La clause du contrat de cession dérogeait certes au principe de réparation du dommage causé par l’inexécution contractuelle et protégeait un débiteur qui n’avait pas réussi à fournir la prestation promise, sans en avoir été empêchée par un cas de force majeure.

Il ne s’agissait là, cependant, que d’une manifestation banale de la faculté reconnue aux parties d’écarter les articles 1147 et suivants du Code civil, qui ne sont pas d’ordre public. Les justifications apportées à cette règle demeurent bien réelles dans les contrats commerciaux. La limitation ou la suppression des dommages et intérêts contractuels permet de limiter le coût de l’assurance et donc le prix du service. Le client en retire un avantage évident.

Quant au dommage éventuel, il en fait son affaire, pouvant d’ailleurs parfois se couvrir par une assurance directe. Encore faut-il, certes, que la clause ne prive pas l’engagement du débiteur de sa force contraignante. On refuse en effet qu’un contractant vide habilement le contrat de sa substance en se ménageant, pour le cas de l’inexécution, des garanties telles qu’elles lui permettraient de se soustraire à sa force obligatoire (Cass. civ. 3e, 1er juin 2005). Mais il faut pour cela des clauses drastiques, privant le créancier de tout recours contre le débiteur.

Tel n’était pas le cas de la stipulation litigieuse, qui laissait intact le droit de demander la résolution du contrat (Voir : Effets de la résolution du contrat), mais aussi celui de demander l’exécution forcée (droit exercé par le client), que le créancier aurait pu utiliser s’il avait soupçonné le débiteur de faire preuve de mauvaise volonté dans l’exécution du contrat. Quant au droit d’agir en réparation, il n’était semble-t-il que réduit, la clause étant simplement « limitative » de responsabilité.

Pour finir, on observe que la décision ne peut pas non plus s’expliquer par la volonté de protéger un contractant en situation d’infériorité économique.

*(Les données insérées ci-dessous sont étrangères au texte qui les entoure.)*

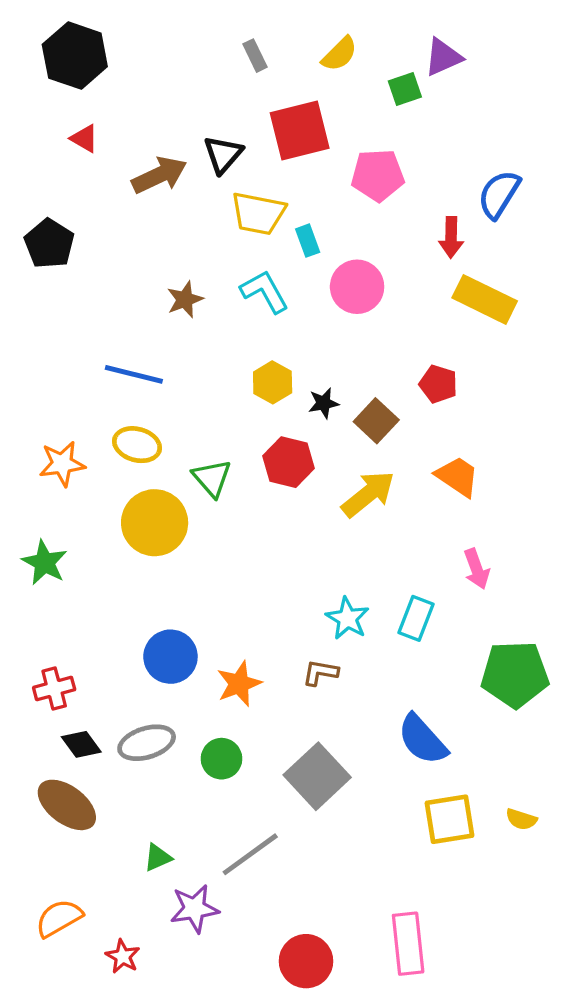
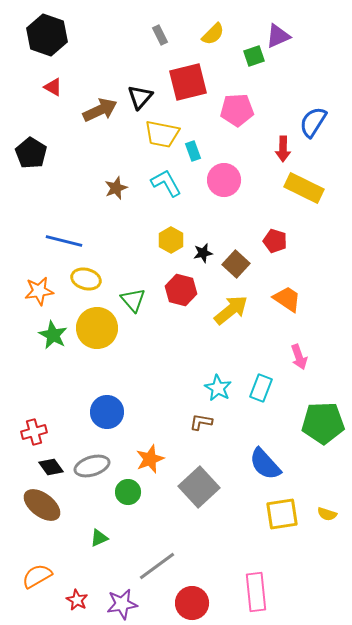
blue line: (134, 374) -> (64, 241), moved
green star: (45, 563) -> (53, 335), moved
orange star: (239, 684) -> (150, 459), moved
green circle: (222, 759) -> (128, 492), moved
gray line: (250, 854) -> (157, 566), moved
purple star: (194, 909) -> (122, 604), moved

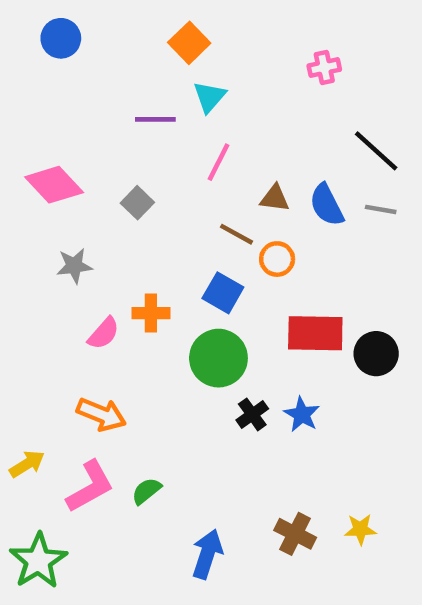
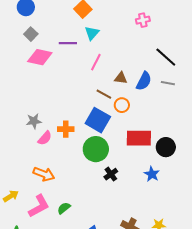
pink diamond: (54, 185) -> (40, 57), moved, turned -35
gray square: (137, 203) -> (31, 34), moved
blue semicircle: (327, 205) -> (144, 81), turned -126
gray star: (74, 266) -> (34, 121), moved
blue square: (223, 293) -> (98, 120), size x1.4
blue star: (302, 414) -> (152, 174), moved

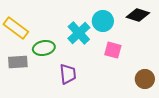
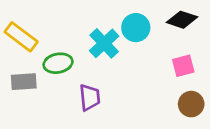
pink square: (113, 50) -> (183, 66), moved, turned -30

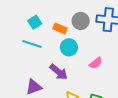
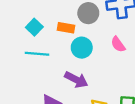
pink semicircle: (96, 63) -> (118, 44), moved, turned 104

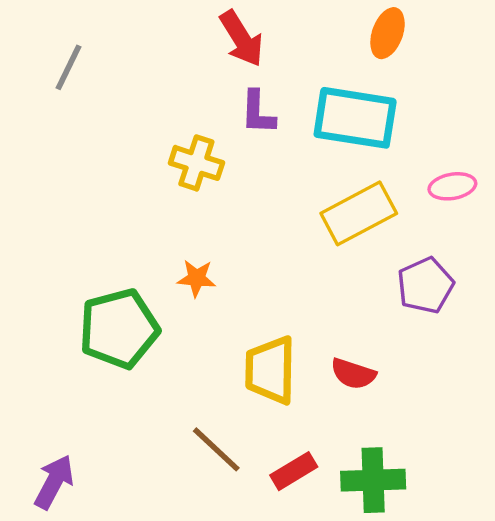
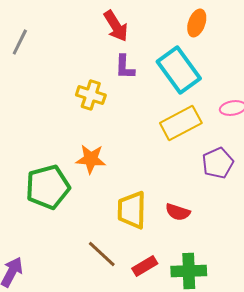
cyan rectangle: (355, 118) -> (179, 70), turned 45
orange star: (196, 278) -> (91, 159), size x1.4

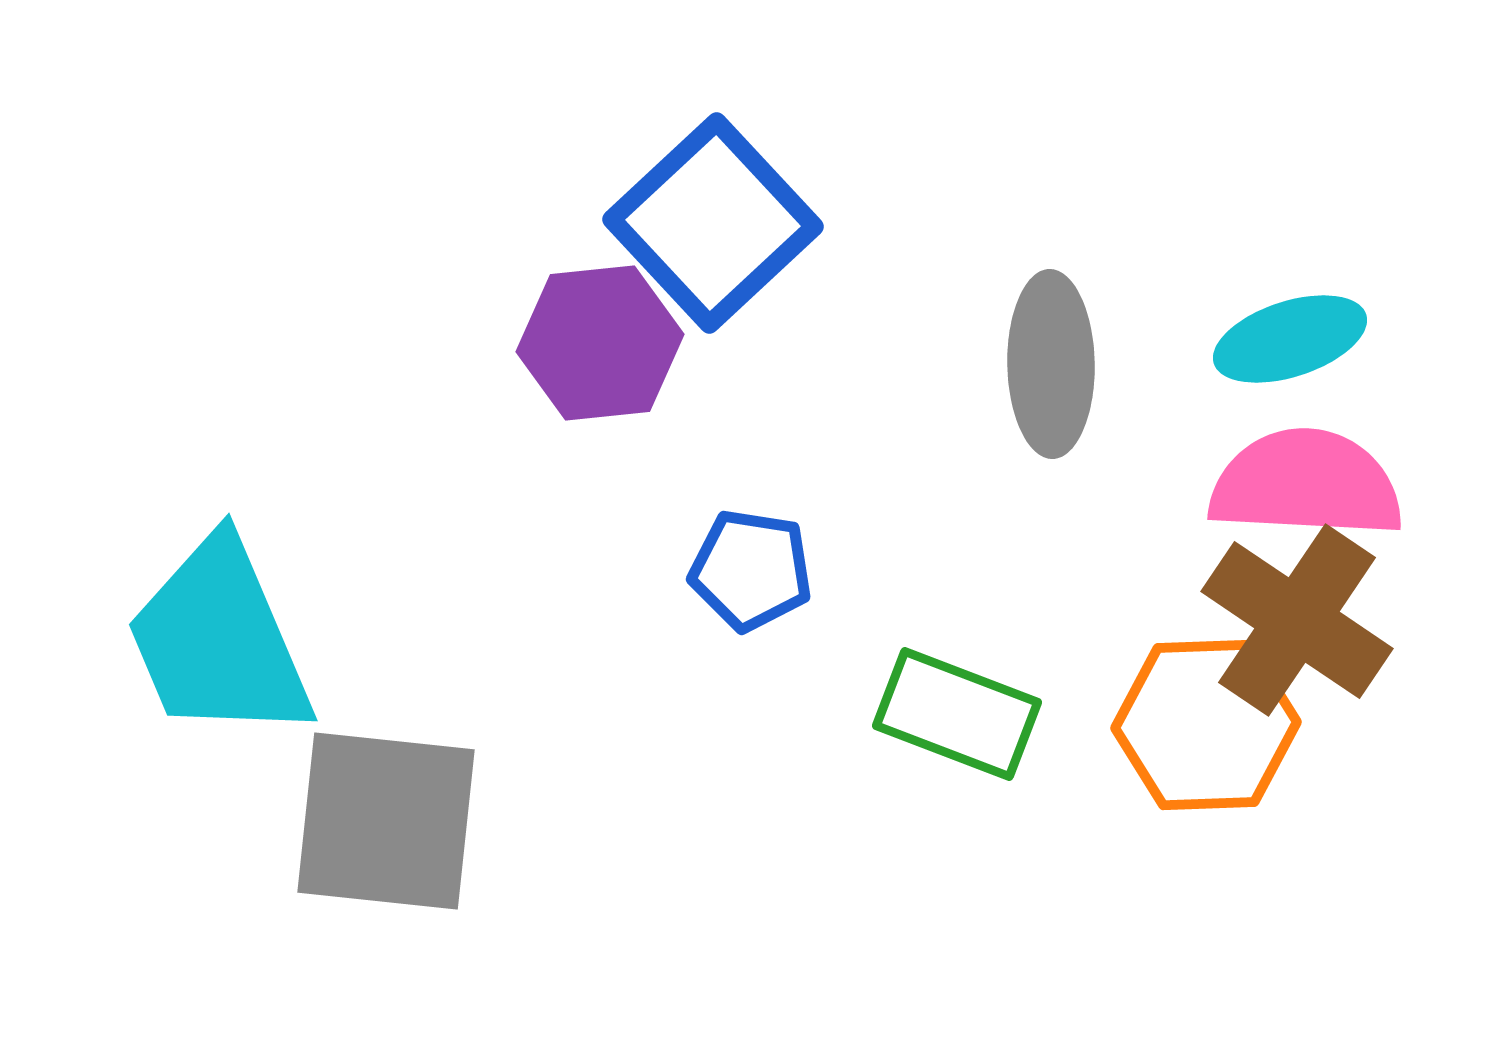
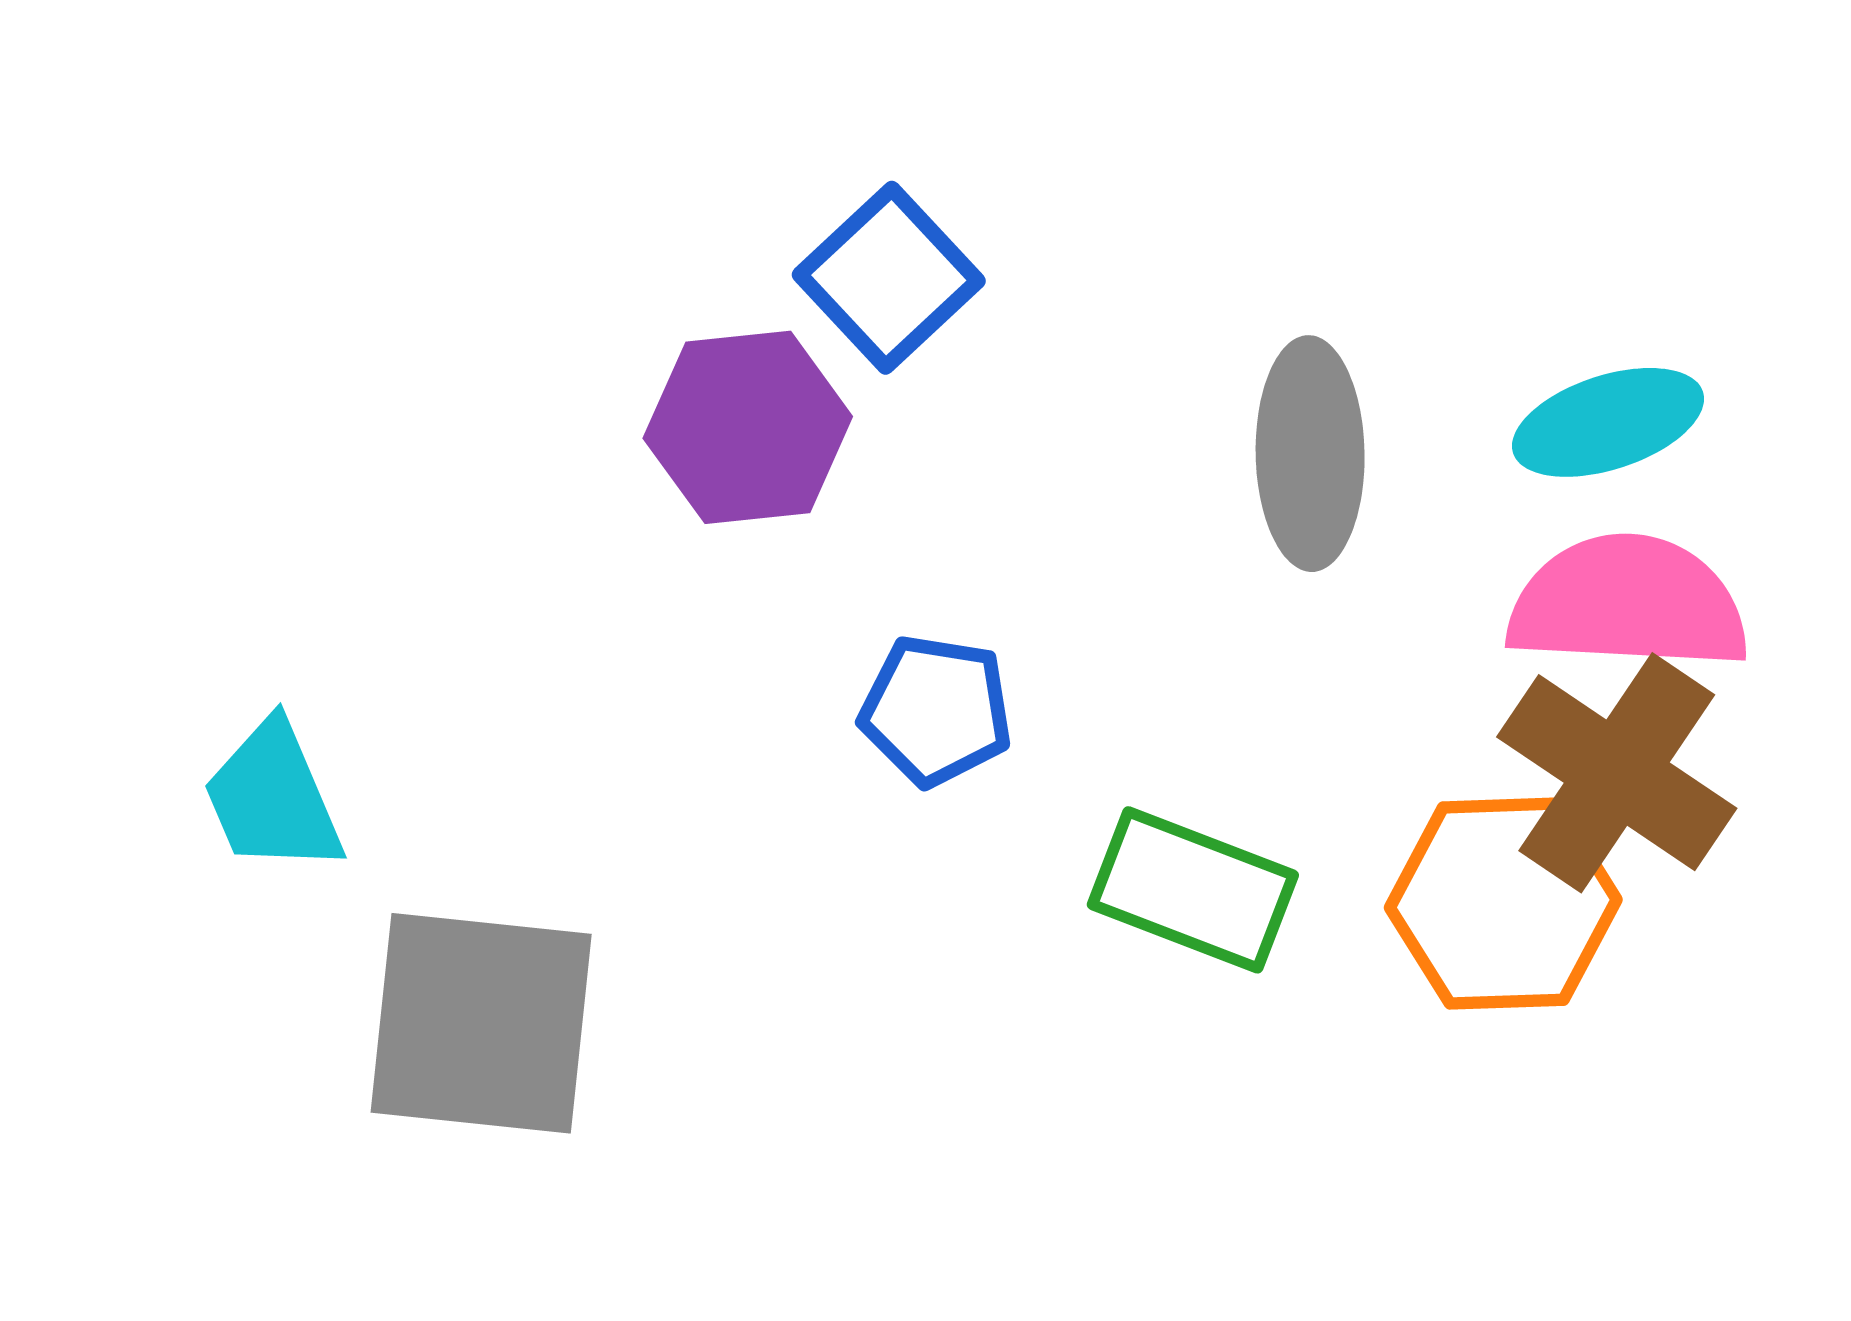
blue square: (713, 223) -> (889, 278), size x0.7
cyan trapezoid: (219, 640) -> (273, 798), size x0.6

L’absence de loi relative aux clauses abusives dans les contrats entre professionnels peut expliquer que des juges soient tentés de purger certains contrats de clauses dont ils devinent qu’elles résultent d’un abus de la puissance économique de l’une des parties.

Plus récemment, dans un arrêt du 5 juin 2007, la Chambre commerciale de la Cour de cassation a censuré pour manque de base légale un arrêt d’appel qui avait refusé de considérer que la perte de la marchandise pouvait être considérée comme une faute lourde permettant d’écarter une clause limitative d’indemnisation, au motif que la cour d’appel n’a pas recherché, comme elle y était invitée, si l’impossibilité de localiser les marchandises remises au commissionnaire de transport pendant leur acheminement ne constituait pas un manquement de ce dernier « à une obligation essentielle permettant de réputer non écrite la clause limitative d’indemnisation ».

La chambre commerciale a pris soin de souligner dans l’arrêt Chronopost que la clause limitative d’indemnisation n’était pas contenue dans un contrat type, mais, s’agissant d’un contrat de commission de transport, dans « la convention liant les deux parties » (Cass Com, 5 juin 2007).